SalesGenie: Why big companies suck and startups should beat them
A thirty second Super Bowl commercial this year cost $2.5 million. This is a big investment for a company of any size. Salesgenie.com made the investment this year. I’m not going to comment on the merits of fire hose advertising strategies; I never studied advertising. I’m also not going to discuss the poor production quality of their commercial; I’m not an expert in such things. I’m not even going to comment that their business is based on spam.
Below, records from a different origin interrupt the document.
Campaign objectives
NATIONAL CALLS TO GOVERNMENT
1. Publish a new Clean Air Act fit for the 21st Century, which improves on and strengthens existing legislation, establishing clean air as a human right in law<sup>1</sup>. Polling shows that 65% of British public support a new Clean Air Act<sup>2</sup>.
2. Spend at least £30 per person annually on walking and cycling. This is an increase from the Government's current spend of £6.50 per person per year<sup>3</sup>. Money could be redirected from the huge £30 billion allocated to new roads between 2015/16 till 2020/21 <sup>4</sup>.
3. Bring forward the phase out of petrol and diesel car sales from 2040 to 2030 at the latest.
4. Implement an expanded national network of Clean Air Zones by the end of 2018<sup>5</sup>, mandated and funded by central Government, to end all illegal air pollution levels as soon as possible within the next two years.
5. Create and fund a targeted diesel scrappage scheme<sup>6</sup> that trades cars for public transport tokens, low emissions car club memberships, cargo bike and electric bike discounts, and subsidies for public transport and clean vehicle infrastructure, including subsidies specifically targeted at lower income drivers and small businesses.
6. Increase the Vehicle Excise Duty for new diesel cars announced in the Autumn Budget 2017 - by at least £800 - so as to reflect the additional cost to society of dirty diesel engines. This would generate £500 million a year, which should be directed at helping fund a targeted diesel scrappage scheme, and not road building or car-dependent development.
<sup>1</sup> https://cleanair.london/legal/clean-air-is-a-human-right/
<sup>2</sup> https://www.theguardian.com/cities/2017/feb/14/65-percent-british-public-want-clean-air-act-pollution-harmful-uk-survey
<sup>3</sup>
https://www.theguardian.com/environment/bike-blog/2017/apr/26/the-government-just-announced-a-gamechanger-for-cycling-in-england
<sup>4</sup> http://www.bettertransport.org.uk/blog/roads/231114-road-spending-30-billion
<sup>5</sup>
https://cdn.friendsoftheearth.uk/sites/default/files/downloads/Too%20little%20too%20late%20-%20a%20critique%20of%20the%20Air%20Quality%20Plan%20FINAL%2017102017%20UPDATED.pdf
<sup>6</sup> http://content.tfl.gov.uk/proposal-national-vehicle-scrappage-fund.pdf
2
Wait, I just did.
What I will say is that if you spend $2.5 million on a commercial, for god’s sake spend a few dollars on testing your website for cross browser compatibility!
In Internet Explorer

In Firefox

In contrast, GoDaddy.com made a smarter commercial. Did you catch a glimpse of Kevin Rose in the room with the raging marketing party? At least one person did, and quickly posted a link to the video and a comment to Digg. GoDaddy counted on this. (Kevin Rose is the founder of Digg.com.)
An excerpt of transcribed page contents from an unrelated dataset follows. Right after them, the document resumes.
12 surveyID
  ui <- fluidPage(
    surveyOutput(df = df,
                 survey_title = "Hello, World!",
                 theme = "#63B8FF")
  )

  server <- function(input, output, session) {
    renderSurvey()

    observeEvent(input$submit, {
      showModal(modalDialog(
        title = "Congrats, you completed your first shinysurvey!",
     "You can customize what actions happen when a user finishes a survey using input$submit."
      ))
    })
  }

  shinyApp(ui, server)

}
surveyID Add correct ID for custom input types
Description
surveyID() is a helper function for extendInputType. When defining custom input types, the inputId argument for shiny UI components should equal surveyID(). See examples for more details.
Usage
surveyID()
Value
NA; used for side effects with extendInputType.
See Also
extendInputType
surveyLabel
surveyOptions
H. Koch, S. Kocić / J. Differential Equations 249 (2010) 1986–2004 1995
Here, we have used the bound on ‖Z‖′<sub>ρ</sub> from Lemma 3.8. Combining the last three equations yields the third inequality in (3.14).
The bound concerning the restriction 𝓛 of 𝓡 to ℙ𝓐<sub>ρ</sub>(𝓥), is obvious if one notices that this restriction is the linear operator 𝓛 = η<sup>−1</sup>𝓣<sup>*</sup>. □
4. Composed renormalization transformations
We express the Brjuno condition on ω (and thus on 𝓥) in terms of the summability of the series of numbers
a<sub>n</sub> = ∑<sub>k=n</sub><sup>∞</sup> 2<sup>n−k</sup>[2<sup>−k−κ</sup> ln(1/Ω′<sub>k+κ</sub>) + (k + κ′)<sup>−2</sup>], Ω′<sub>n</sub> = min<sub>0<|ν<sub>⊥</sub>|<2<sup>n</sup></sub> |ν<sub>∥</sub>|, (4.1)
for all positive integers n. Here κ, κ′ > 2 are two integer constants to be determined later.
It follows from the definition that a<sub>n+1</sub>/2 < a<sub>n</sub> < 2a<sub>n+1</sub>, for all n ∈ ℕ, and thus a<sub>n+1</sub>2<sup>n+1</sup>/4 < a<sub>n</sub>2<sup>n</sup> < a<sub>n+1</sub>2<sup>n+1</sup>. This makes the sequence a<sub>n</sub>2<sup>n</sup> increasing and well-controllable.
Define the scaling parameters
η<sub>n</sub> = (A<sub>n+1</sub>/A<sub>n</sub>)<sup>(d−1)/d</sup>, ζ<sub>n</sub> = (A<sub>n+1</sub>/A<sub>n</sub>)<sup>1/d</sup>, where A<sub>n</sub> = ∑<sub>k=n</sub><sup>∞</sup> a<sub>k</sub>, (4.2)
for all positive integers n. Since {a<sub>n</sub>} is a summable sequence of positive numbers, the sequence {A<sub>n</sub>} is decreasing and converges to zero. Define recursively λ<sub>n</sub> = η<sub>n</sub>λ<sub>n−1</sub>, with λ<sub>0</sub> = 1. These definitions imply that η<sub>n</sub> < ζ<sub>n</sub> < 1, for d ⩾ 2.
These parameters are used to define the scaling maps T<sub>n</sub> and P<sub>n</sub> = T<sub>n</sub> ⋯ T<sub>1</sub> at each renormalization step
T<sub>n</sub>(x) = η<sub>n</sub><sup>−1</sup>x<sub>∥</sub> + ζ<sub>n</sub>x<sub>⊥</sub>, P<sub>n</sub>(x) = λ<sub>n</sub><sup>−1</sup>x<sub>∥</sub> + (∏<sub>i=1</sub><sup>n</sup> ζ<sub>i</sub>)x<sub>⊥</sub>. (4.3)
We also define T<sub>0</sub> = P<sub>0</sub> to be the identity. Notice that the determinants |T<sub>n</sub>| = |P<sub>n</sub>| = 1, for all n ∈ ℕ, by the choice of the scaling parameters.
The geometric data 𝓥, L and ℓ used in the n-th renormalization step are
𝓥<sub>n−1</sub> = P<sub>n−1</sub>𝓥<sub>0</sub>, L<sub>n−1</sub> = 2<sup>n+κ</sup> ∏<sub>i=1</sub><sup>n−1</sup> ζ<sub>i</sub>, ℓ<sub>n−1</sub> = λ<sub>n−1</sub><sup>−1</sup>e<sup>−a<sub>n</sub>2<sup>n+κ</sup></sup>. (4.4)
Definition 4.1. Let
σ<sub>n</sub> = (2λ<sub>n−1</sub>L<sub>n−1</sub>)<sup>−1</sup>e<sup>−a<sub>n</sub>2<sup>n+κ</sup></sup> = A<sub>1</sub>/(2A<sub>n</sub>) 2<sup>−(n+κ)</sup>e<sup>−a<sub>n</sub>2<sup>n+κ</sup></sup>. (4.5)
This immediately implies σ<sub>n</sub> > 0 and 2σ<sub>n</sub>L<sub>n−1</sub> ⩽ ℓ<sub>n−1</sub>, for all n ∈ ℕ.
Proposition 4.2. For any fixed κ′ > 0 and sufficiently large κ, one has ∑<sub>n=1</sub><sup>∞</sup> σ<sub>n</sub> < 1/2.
GoDaddy never made it to Digg’s front page based on their boring business. But they are on Digg’s front page now. Brilliant! Oh, and GoDaddy’s website works in Firefox.







February 24th, 2007 at 8:06 pm
You know, it could have been absolutely brilliant of them, in a 20/20 sort of way. They got a lot of free press by sticking out like a sore thumb.
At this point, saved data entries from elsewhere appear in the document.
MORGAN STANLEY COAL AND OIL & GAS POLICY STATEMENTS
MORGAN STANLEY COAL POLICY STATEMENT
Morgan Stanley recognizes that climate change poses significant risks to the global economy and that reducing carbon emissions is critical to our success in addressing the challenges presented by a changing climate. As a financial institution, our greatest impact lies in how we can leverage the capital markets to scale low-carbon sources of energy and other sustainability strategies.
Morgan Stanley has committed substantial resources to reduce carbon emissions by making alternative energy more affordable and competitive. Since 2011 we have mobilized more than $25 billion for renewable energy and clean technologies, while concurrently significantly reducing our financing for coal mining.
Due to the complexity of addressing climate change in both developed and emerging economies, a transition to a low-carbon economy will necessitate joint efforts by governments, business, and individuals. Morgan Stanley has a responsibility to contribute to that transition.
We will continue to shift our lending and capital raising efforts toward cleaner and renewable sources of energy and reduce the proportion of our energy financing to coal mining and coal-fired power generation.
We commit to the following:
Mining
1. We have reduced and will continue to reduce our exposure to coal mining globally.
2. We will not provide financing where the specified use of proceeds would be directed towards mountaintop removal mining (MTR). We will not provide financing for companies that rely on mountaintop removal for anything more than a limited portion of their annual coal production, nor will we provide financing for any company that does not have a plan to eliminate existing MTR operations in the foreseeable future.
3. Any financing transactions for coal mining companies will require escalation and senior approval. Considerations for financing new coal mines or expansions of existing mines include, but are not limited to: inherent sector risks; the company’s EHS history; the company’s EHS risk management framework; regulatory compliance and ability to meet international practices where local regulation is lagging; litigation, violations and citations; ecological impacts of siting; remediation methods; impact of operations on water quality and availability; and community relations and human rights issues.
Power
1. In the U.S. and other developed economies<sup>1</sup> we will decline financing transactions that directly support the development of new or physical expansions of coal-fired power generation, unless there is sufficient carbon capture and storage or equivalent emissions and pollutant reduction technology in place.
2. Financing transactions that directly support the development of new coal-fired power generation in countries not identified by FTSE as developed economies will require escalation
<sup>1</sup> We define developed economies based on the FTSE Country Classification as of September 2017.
March 22nd, 2007 at 7:37 pm
You’ve gotta be kidding me, did they really biff their website like that for Firefox?
April 8th, 2007 at 4:06 pm
One thing, I can’t understand is, what to hell are they doing in those page code, so that button looks like absolute positioned hehe. It’s crazy! Hell, with simple br tag this can look as same in any browser
April 8th, 2007 at 4:45 pm
Maybe this the ‘Head-On’ strategy. Make a commercial so obnoxious that you get viral publicity by getting mocked for it.
April 8th, 2007 at 8:13 pm
hahaha,
its funny how once a company reaches a certain level of success, its past does not count at all. if a company built on spam or started by spam becomes really successful, they’re no longer even considered spammers, because reality will almost twist itself to the new shape.
we live in a society that measures ethics after the fact, and only focuses on the end goal, not the means people take to get there. entrepreneurs should keep this in mind and adapt.